Take into account the cost and time involved in tire installation. Some tire installations are complicated and may necessitate the assistance of a professional. If you are not enabled to install it yourself, the fees will be more significant. And it is possible that this is not a one-time expense. When a tire needs to be replaced, you must also factor in the cost of fitting a new tire.
Pneumatic (air-filled) skid steer tires are less expensive than solid tires, so they may appear to be a good deal at first. Pneumatic tires, on the other hand, tend to wear down faster than solid tires over time.
They are also inclined to punctures and flats than solid tires, requiring more frequent maintenance or replacement. Over time, this equates to increased maintenance and operational costs.
Furthermore, pneumatic and foam-filled tires wear out more quickly than solid skid steer tires. Solid tires feature more layers of rubber and are built of durable, resilient rubber compositions.
They are particularly resistant to being punctured and chunked. When picking between solid tires and various types of skid steer tires, keep this in mind.
The quality of skid steer tires varies. Be mindful of the elements that affect tire wear and longevity when selecting a set of tires for your skid steer.
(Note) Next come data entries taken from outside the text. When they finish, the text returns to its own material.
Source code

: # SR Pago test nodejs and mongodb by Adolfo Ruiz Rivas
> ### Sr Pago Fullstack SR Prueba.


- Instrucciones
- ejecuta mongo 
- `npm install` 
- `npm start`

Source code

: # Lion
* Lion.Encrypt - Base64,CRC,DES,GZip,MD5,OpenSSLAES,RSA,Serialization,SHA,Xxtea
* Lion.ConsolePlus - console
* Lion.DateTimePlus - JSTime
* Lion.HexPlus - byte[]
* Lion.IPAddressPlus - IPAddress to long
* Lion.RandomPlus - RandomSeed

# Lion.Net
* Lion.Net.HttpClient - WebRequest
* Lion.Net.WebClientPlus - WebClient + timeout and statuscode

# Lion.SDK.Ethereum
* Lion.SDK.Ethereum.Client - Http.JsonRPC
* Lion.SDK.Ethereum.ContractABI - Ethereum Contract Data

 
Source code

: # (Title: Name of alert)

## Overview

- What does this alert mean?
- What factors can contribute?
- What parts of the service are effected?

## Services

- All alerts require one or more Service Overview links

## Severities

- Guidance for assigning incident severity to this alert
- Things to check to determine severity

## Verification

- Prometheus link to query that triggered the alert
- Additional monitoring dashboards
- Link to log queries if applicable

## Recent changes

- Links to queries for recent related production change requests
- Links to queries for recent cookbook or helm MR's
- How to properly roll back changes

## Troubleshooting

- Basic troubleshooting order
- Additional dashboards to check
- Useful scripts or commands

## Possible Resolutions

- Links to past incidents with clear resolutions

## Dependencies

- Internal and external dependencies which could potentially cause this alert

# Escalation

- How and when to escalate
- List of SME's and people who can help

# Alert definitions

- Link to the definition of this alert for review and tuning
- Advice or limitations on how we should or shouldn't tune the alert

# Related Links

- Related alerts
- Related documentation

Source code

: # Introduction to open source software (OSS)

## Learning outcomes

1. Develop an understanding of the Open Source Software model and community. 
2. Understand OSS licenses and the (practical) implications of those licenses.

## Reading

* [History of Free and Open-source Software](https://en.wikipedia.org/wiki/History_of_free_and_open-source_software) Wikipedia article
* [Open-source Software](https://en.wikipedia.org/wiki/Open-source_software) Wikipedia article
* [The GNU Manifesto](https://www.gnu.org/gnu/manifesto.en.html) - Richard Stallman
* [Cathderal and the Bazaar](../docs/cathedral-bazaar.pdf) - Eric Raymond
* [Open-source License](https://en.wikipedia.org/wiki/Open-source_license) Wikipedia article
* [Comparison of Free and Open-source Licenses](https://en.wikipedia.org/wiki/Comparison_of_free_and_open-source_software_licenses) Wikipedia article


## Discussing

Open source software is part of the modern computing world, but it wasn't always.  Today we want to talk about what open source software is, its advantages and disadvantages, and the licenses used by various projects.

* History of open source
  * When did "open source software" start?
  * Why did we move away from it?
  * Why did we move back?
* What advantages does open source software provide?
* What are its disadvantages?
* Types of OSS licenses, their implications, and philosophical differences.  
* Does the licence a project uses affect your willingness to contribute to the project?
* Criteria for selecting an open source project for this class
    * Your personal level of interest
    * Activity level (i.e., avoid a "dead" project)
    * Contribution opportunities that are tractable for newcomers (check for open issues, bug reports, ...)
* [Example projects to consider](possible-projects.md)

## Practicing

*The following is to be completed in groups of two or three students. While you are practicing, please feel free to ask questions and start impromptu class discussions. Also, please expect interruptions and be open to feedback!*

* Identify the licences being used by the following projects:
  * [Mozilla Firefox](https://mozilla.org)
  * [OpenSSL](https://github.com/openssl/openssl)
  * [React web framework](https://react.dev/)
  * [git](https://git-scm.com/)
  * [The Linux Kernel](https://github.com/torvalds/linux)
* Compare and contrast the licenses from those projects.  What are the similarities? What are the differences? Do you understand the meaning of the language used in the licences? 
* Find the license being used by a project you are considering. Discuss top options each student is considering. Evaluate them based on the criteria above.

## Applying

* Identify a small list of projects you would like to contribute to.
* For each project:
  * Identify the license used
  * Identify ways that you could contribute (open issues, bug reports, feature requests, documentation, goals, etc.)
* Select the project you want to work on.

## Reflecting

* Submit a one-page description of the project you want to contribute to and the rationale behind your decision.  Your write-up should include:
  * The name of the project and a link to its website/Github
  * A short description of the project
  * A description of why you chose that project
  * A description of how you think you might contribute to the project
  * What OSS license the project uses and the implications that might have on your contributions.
A tire with a high proportion of natural rubber and carbon black is often more durable than one with a higher proportion of synthetic rubber and less carbon black.
So, if you’re thinking about buying low-cost tires, keep in mind that they won’t last as long as high-quality tires.
Costs Regards to the Machine Downtime
Machine downtime can be costly. Flat tires that need a replacement or repair are a common source of skid steer downtime. Unlike foam-filled and solid tires, pneumatic tires are prone to flats. This means that pneumatic skid steer tires cause machine downtime far more frequently than foam-filled or solid tires.
This amounts to a higher operational cost per hour, especially when salaries on the working site are factored in. When you choose low-quality skid steer tires instead of high-quality skid steer tires, you’ll have more machine downtime.
The skid steer tires come in different sizes, for example, 10-16.5 Skid Steer Tires, 12-16.5 Skid Steer Tires, and 14 – 17.5 Skid Steer Tires. But all of them are manufactured with high quality and precise perfection in regards to customer satisfaction.